## Task description
Below this task are records; return each one exactly and omit its images.
"""
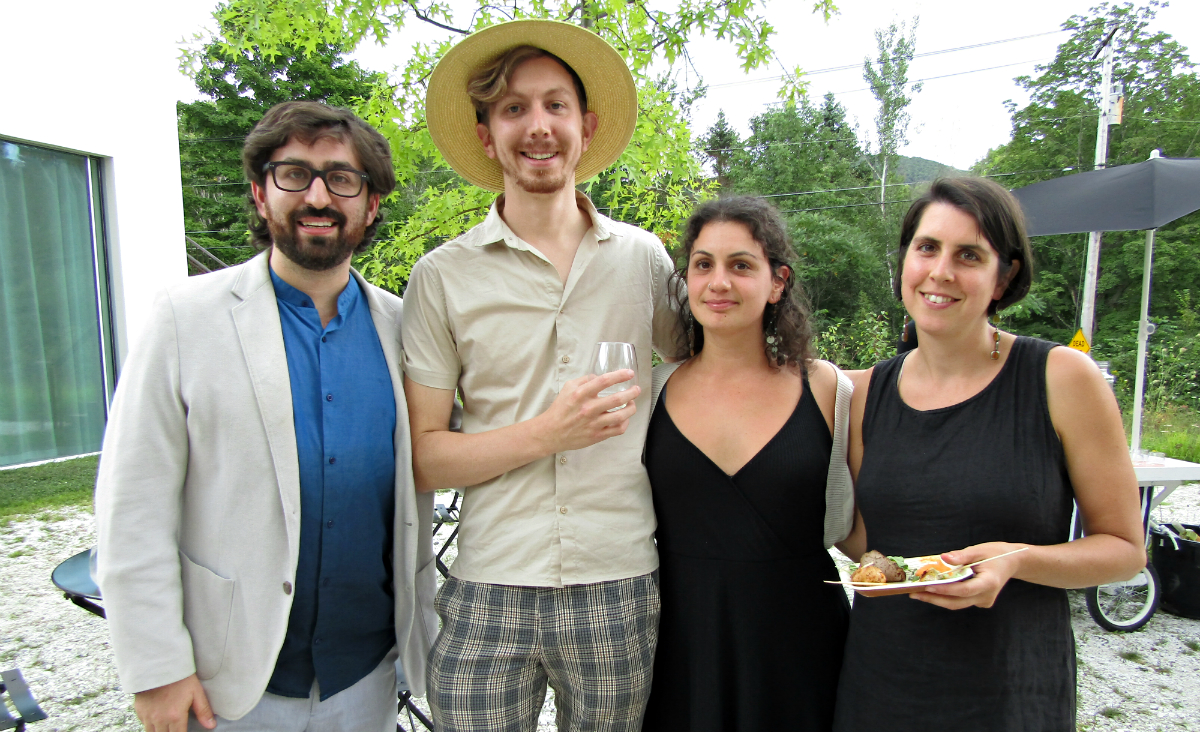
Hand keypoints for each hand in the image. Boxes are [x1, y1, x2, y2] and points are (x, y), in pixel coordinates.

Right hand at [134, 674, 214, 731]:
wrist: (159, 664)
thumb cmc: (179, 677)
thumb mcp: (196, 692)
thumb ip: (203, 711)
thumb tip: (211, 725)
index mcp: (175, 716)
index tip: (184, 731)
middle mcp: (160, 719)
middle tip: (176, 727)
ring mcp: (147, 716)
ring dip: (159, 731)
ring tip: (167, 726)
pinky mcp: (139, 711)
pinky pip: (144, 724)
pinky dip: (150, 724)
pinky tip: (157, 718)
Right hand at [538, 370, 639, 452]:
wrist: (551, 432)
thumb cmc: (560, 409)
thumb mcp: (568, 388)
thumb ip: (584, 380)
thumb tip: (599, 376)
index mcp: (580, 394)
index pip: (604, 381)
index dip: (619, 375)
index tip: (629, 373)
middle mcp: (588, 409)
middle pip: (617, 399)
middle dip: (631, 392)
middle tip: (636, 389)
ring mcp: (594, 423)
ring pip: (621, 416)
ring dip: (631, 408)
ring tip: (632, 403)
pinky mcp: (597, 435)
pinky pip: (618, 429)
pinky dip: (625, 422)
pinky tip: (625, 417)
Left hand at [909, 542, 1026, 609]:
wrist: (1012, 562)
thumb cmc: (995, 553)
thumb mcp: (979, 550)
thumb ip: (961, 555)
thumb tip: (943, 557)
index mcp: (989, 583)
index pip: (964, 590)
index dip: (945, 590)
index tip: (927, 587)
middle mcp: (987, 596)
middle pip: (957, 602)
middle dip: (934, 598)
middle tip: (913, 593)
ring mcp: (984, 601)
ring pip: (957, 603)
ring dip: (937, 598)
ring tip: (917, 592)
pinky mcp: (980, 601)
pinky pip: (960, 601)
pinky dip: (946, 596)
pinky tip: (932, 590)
"""
## Solution below
Hand keypoints for each hand in the image. Boxes are [x1, y1, x2, y2] and points are (x, y), in pixel coordinates.

Right hand at [134, 674, 214, 731]:
wrist: (159, 664)
thumb cmc: (179, 677)
thumb mcp: (196, 692)
thumb ip: (203, 711)
thumb tip: (211, 725)
index mcp: (175, 716)
index tip: (184, 731)
middle mcp: (160, 719)
middle tip: (176, 727)
ring mcp: (147, 716)
ring dip: (159, 731)
ring tip: (167, 726)
pinky mcp: (139, 711)
pinky pip: (144, 724)
pinky dip: (150, 724)
pinky tip: (157, 718)
Right hand at [538, 370, 639, 452]:
wrist: (551, 432)
thumb cmc: (560, 409)
thumb mcp: (568, 388)
thumb ip: (584, 380)
thumb tip: (599, 376)
index mcp: (580, 394)
index pip: (604, 381)
index dip: (619, 375)
index tip: (629, 373)
middle mcp: (588, 409)
middle pip: (617, 399)
middle dip: (631, 392)
middle tip: (636, 389)
ring mcp: (594, 423)
ring pip: (621, 416)
ring dip: (631, 408)
ring tip: (632, 403)
pinky mcp: (597, 435)
pinky pip: (618, 429)
pinky dip: (625, 422)
pinky tip: (625, 417)
Left hand at [909, 542, 1026, 609]:
wrist: (1012, 562)
thumb cmc: (995, 553)
thumb mcp: (979, 550)
thumb ip: (961, 555)
thumb tip: (943, 557)
index mcp: (989, 583)
index pip: (964, 590)
index dip: (945, 590)
index tip: (927, 587)
middle mcp: (987, 596)
middle pip: (957, 602)
middle dip: (934, 598)
middle tip: (913, 593)
ring mcp: (984, 601)
ring pip: (957, 603)
ring dip: (937, 598)
ring tip: (917, 592)
pinky mcp: (980, 601)
pinky pip: (960, 601)
pinky dip: (946, 596)
pinky tip: (932, 590)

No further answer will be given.